- _Instruções de trabalho_:
(a) Indique todos os nomes de pessoas citados no trecho sobre o governo Lula e a história recente do Brasil.
(b) Dê seguimento ao texto sobre o governo Lula e a história recente do Brasil a partir da última frase apresentada.

- _Trecho para leitura_:
::::

É considerando esse quadro, certamente resumido e incompleto, que
desejamos começar a pensar o atual governo brasileiro: o de Lula, um pouco
antes de completar um ano. Com certeza, não esquecemos a nossa história,
principalmente a recente. Ela teve, entre outras coisas, o combate a Getúlio e
a toda legislação de proteção social que deixou; a ditadura militar durante a
qual começou o processo de reciclagem de valores para o qual esse combate foi destinado;
a decisão de Geisel, imprevista e inconveniente para os condutores desse
combate, de industrializar o Brasil com endividamento externo; o crescente
processo inflacionário a que se chegou em decorrência desse endividamento; os
sensacionalistas e fracassados planos criados para acabar com a inflação; a
formação de um sistema de preços relativos em uma nova moeda com o qual se
procurou a aproximação com a relatividade dos preços dos mesmos objetos em
dólares, o Plano Real, a partir do qual tem sido possível manter uma inflação
mínima; e, finalmente, em grande parte devido ao crescimento dos valores
individualistas na sociedade brasileira, a obtenção de uma certa regularidade
de comportamento eleitoral com predomínio do que se chama de voto conservador[3].

::::

- _Listagem fornecida_:
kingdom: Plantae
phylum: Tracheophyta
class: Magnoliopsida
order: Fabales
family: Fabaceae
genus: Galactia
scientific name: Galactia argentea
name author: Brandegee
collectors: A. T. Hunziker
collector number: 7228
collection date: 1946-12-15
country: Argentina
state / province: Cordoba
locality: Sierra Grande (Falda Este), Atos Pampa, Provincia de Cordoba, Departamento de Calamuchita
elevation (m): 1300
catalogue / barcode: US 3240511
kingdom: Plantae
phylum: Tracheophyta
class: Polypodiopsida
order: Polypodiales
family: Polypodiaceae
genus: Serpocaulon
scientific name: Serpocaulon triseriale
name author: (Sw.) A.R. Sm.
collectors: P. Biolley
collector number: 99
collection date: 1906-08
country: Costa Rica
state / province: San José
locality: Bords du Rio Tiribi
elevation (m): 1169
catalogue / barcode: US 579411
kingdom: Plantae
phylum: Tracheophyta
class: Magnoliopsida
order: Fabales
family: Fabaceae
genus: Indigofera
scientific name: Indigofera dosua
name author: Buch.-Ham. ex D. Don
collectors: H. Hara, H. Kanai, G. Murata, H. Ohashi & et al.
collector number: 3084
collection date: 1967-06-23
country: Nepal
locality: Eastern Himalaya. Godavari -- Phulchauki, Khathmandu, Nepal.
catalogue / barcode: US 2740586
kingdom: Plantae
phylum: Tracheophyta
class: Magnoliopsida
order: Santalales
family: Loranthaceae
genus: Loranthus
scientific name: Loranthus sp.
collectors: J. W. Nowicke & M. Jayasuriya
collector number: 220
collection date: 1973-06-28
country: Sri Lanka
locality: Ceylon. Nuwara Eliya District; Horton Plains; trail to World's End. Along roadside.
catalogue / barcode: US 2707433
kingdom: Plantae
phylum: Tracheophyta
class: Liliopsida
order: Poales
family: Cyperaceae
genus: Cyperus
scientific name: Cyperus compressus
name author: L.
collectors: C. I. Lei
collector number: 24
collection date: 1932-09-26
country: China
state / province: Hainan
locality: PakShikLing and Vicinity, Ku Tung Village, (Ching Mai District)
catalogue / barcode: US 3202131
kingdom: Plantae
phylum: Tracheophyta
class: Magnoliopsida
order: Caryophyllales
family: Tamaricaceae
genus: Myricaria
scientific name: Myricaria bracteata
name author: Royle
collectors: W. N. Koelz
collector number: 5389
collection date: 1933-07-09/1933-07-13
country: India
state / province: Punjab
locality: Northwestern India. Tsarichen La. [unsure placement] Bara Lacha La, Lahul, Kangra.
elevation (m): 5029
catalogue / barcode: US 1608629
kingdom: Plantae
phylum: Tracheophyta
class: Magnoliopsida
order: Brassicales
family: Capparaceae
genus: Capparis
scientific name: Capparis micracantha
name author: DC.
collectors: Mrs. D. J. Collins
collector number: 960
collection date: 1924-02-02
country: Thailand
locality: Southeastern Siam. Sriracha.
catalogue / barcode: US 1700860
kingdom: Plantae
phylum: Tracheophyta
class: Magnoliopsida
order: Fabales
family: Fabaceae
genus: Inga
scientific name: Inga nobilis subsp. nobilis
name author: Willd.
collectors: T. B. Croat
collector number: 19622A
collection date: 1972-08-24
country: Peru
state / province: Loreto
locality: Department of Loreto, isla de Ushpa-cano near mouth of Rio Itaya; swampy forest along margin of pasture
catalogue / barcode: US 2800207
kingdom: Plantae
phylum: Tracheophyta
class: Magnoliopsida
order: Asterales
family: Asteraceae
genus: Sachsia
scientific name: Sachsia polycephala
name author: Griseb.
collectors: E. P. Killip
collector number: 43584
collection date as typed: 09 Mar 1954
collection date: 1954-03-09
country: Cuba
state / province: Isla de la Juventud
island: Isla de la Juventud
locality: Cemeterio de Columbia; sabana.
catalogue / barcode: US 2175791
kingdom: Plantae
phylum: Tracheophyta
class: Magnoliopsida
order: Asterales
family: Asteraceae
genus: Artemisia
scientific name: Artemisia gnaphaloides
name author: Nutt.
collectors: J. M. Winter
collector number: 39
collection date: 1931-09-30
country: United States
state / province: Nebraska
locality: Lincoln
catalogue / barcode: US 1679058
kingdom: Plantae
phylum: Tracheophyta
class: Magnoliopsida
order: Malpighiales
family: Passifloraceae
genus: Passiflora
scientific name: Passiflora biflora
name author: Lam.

::::

- _Resultados esperados_:
(a) Lula, Getúlio, Geisel

(b)
Para vencer as eleições presidenciais de 2002, Lula, com a certeza de
que tinha um eleitorado próprio, bem consolidado nas duas eleições anteriores
que havia perdido para Fernando Henrique, mas por isso mesmo insuficiente,
apresentou-se disposto a compor uma espécie de frente de oposição. Sem
definição doutrinária ou programática que o diferenciasse dos demais
candidatos, porém muito confiante na veemência de seu moralismo, pôde
ultrapassar a barreira das muitas tendências que chamamos de esquerda, que de certo modo quase obrigavam a reservar somente
para elas qualquer que fosse a chapa liderada pelo PT, e escolher para a sua
chapa, como candidato à Vice-Presidência, um empresário do Partido Liberal, que
dessa forma tornou-se um dos avalistas de sua candidatura. Em caso de vitória
seguida de governo fora do roteiro traçado, daquele roteiro não dito mas seguido por Itamar Franco e por Fernando Henrique, o
seu impeachment ou a sua renúncia
levariam à Presidência não o combatido e expurgado Brizola, companheiro de
chapa na eleição presidencial anterior, e sim um burguês mineiro bonachão e
conservador.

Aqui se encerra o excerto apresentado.